§ 12. Mr. Swinglerasked the Minister of Education on what estimate of the proportion of 15 year-olds staying on at school the current school building programme is based.
§ Sir E. BoyleThe programme is designed to make possible the improvement of secondary education as described in the recent White Paper, including the utmost encouragement of courses extending beyond the school leaving age. As regards the number of pupils likely to take advantage of these courses, I have nothing to add to the information already given to the hon. Member.
§ Mr. SwinglerHas the Ministry, in considering the school building projects to be approved for the next two years, taken into account the substantial rise in the last few years in the proportion of 15-year-old children staying on at school?

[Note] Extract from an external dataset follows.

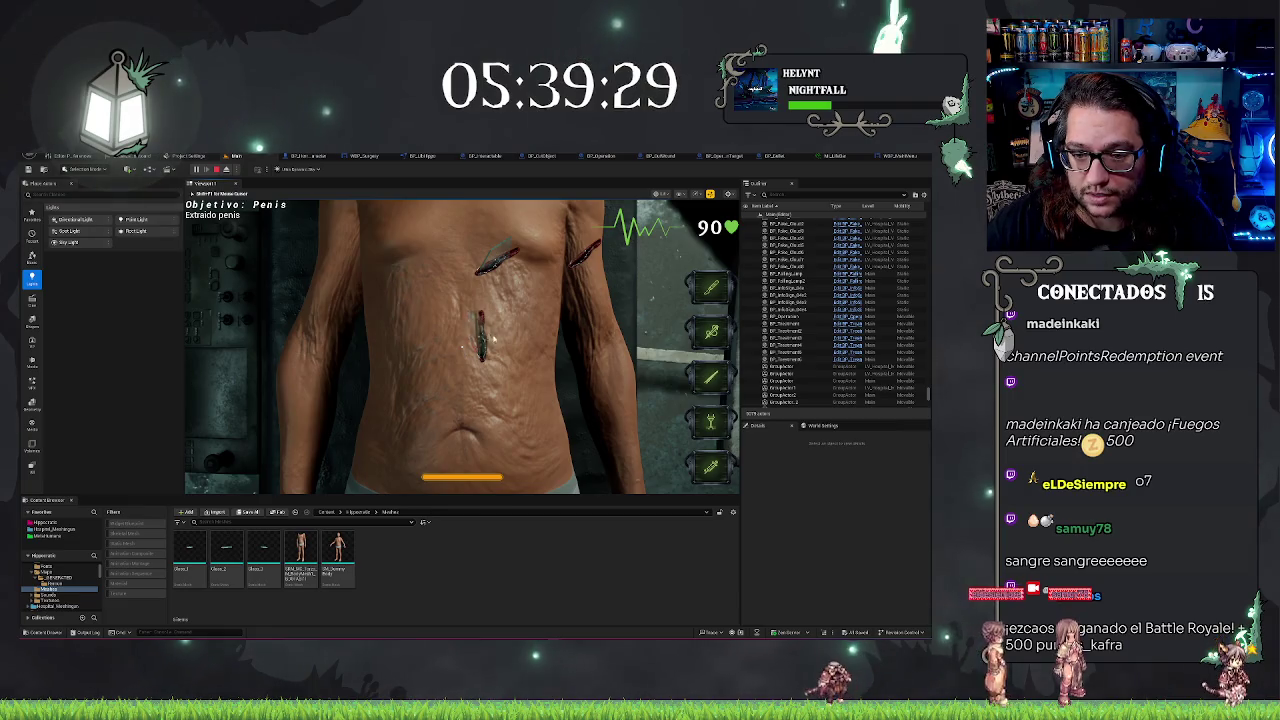
pyautogui.click(492, 340)
# Eject from the player, frame the blood-covered body on the table, then stop the play session
pyautogui.press('F8')
pyautogui.click(520, 372)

§ Sir E. BoyleYes. The point is that in approving the school building programme we have to take into account such a large number of factors. The size of the building programme is not simply related to the proportion of pupils staying on at school. It includes projects for new schools and improvements and extensions to existing schools, which are needed not only to encourage staying on but also to provide for new housing areas, to relieve overcrowding, to carry out reorganisation, to improve science facilities and to replace obsolete accommodation. All these factors have to be taken into account and it is not realistic to try to isolate one of these factors.
§ Mr. M. StewartSurely this must have been one factor. In making its plans, the Ministry must have made an estimate of how large this factor would be. What was the estimate?
§ Sir E. BoyleIt is certainly one factor, but I cannot give a precise figure because it would not be realistic. We simply cannot form precise estimates. All that we can do is to note with considerable satisfaction the growing number of children beyond the school-leaving age staying on at secondary schools of all kinds.
§ Mr. SwinglerThat was not an answer.
§ 13. Mr. Swinglerasked the Minister of Education what proposals he has under consideration for enlarging the school building programme and extending existing secondary schools in Newcastle-under-Lyme, in view of the overcrowding problem and the comparatively high proportion of 15-year-olds staying on at school.
§ Sir E. BoyleMy right hon. Friend has authorised two major projects for starting in 1960–61 and two in 1961–62. During the same period the authority hopes to extend three secondary schools.
§ Mr. SwinglerIs the hon. Gentleman aware that the Newcastle-under-Lyme Education Committee put in for six urgently needed secondary school projects 594 in the next two years? The Committee would not apply for more than it urgently needed in taking into account the large proportion of children staying on at school after 15. The Ministry has granted two out of six. Does the hon. Gentleman regard this as fair?
§ Sir E. BoyleDuring 1960–62 the value of major building projects approved will be as much as during the previous three years. I do not think that Newcastle-under-Lyme has done too badly.
§ Mr. SwinglerIs not the Parliamentary Secretary aware that there has been an increase in the number of secondary school children? Does not the Ministry take this into account as well as the fact that in Newcastle-under-Lyme 37 per cent. of children aged 15 are staying on beyond the statutory age? Were these factors taken into account?
§ Sir E. BoyleCertainly they were. That is why the value of major projects to be carried out in 1960–61 will be very much larger than any scheme of projects which has been carried out in Newcastle-under-Lyme in any previous year.
§ Mr. SwinglerVery unsatisfactory.
§ 14. Mr. Swinglerasked the Minister of Education to what extent the secondary school building programme and staffing plan have recently been revised, in the light of information that a rising proportion of 15-year-olds are staying on at school.
§ Sir E. BoyleThe increasing proportion of 15-year-olds staying on at school was one of many factors that my right hon. Friend took into account in reaching his recent decision to provide 4,000 additional training college places. No change is contemplated in the size of the school building programmes for 1960–61 and 1961–62 which were settled last December.
§ Mr. SwinglerDoes not the Parliamentary Secretary think that local education committees know well how many secondary school places they will require as well as how many additional teachers they will require as the bulge develops with an increasing proportion of children of 15 years of age staying on at school? How can the hon. Gentleman justify the Ministry receiving a list of projects and cutting it by two-thirds and saying that this is fair?
§ Sir E. BoyleI am sorry that the hon. Gentleman thinks that easily the biggest programme of building projects in his constituency is unsatisfactory news, but it is always an extremely difficult task to allocate the total building programme among 146 local education authorities. We do this as fairly as we can. We are going all out for what I think the whole country regards as a worth-while scheme of £300 million on major building projects for the five years 1960–65. On present form, I do not think that the hon. Gentleman can say that his constituency has had an unfair share.